Mengurus Dua Klub, Apakah Gede Widiade Melanggar Aturan?

By Ilyas Listianto Mujib - Jumat, 15 September 2017 | 19:32 WIB
Ekspresi Direktur Utama Persija Jakarta, Gede Widiade, dalam laga Persija kontra Mitra Kukar pada pekan keenam Liga 1 musim 2017 di Stadion Patriot Candrabhaga, Kota Bekasi, Jawa Barat, Minggu (14/5/2017). (HERKA YANIS PANGARIBOWO/BOLA/JUARA.NET)

Dalam dunia bisnis, punya banyak perusahaan itu sah-sah saja. Tak ada aturan khusus yang melarang dominasi dilakukan oleh satu kelompok atau perseorangan.

Bagaimanakah dengan sepak bola? Sekali pun punya duit yang berlimpah, dominasi kepemilikan tak bisa dilakukan di ranah lapangan hijau.

Dengan kata lain monopoli klub sepak bola tak bisa dilakukan.

Keberadaan Bhayangkara FC dan Persija Jakarta di Liga 1 musim ini tak lepas dari satu sosok yakni Gede Widiade.

Di kedua klub tersebut pengusaha asal Bali ini memiliki peran vital dalam membuat kebijakan untuk klub.

Jika merunut pada aturan FIFA, Gede dianggap melanggar aturan cross ownership (kepemilikan silang klub).

Sebab, ia memiliki saham di dua klub berbeda dalam satu liga.

(Baca Juga: Timnas Indonesia dan 3 Kartu Merah Tak Penting dalam Laga Penting Sepanjang 2017)

Padahal, aturan kepemilikan sepak bola sudah jelas, dalam regulasi FIFA disebutkan, tak diizinkan seseorang memiliki dua klub atau lebih di level kompetisi yang sama.

Namun, Joko Driono dalam beberapa waktu lalu pernah menyebutkan bahwa gede tak melanggar aturan tersebut.

Menurutnya, Gede tak memiliki saham di dua klub berbeda.

“Setiap klub diatur oleh badan hukum perusaahan, siapapun yang dipilih menjadi eksekuitf adalah kewenangan penuh shareholder (pemilik saham),” ujar Jokdri, Sapaan akrab Joko Driyono.

Sebagaimana diketahui, Gede saat ini memiliki sebagian besar saham di Persija Jakarta sekaligus Direktur Utama alias Chief Executive Operation (CEO), padahal di klub BFC Gede masih memiliki 10 persen saham.

Walaupun Ia sudah menanggalkan jabatannya sebagai CEO di BFC,  tetap saja sebagai pemegang saham ia masih memiliki kewenangan dalam pengambil kebijakan klub.

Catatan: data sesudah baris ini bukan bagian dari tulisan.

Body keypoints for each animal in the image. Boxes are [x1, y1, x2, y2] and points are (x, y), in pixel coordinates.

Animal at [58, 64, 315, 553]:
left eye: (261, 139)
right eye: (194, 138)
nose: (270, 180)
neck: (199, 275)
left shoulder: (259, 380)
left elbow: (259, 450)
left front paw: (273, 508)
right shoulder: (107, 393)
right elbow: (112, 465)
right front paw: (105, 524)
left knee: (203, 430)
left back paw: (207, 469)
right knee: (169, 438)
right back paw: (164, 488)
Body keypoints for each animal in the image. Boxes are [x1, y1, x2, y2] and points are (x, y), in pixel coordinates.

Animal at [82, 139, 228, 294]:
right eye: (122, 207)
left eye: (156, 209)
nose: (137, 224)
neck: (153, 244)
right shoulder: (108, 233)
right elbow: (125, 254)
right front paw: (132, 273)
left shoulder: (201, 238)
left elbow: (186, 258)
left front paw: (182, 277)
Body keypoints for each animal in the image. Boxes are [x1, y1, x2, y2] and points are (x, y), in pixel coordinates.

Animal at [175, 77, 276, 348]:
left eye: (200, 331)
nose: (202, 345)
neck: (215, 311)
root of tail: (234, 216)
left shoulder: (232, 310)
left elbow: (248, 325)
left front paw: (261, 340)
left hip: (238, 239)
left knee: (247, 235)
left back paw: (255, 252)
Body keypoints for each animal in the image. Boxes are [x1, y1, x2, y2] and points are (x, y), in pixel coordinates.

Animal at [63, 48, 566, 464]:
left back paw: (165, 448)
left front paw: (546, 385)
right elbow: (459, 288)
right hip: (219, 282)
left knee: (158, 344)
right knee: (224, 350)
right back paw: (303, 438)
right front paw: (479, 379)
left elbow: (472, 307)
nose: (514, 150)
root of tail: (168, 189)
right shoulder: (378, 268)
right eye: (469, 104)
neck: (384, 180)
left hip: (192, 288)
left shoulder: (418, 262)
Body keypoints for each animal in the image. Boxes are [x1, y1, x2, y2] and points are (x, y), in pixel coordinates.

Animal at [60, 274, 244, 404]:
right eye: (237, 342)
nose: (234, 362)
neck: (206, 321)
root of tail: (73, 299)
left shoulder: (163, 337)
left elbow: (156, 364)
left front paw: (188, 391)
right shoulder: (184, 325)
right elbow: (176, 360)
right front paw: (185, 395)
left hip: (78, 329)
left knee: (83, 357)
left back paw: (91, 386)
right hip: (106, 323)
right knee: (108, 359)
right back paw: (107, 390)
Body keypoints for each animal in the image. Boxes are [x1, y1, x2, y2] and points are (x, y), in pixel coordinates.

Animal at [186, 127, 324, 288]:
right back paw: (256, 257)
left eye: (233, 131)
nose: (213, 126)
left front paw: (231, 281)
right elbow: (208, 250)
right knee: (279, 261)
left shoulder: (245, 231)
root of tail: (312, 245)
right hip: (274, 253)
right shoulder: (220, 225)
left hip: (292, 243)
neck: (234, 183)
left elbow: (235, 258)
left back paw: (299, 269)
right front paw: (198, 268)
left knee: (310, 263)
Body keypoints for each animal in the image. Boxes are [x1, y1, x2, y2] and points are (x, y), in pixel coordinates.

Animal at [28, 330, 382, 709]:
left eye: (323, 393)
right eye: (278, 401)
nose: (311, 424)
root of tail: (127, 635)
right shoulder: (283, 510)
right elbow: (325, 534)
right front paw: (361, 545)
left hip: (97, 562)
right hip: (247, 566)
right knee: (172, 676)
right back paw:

Gede pun mengakui bahwa dirinya masih menjadi owner dari BFC.

Namun, oprasional perusahaan sudah dipegang oleh manajemen profesional.

Ia hanya memberikan suport saja untuk klub dalam pengembangan bisnis perusahaan.

“Bhayangkara sudah dipegang oleh manajemen yang profesional, tapi saya masih selalu komunikasi dengan mereka (manajemen),” kata Gede kepada BOLA.

Kita mengerti tugas masing-masing. Saya tak bisa muncul untuk keduanya (Persija dan BFC), itu dianggap dua kaki dan melanggar aturan liga,” sambungnya.

Gede pun menambahkan, walau dirinya sibuk mengurus persija, BFC tetap masih ia perhatikan.

Menurunya, manajemen terus melakukan kordinasi dengan baik sehingga prestasi BFC juga sangat baik.

“Saya tak menganaktirikan BFC, saya tetap kasih masukan untuk mereka, disini pun saya masih memiliki wewenang untuk memberikan saran dalam hal perekrutan pemain,” ujar Gede sebelum menutup pembicaraan.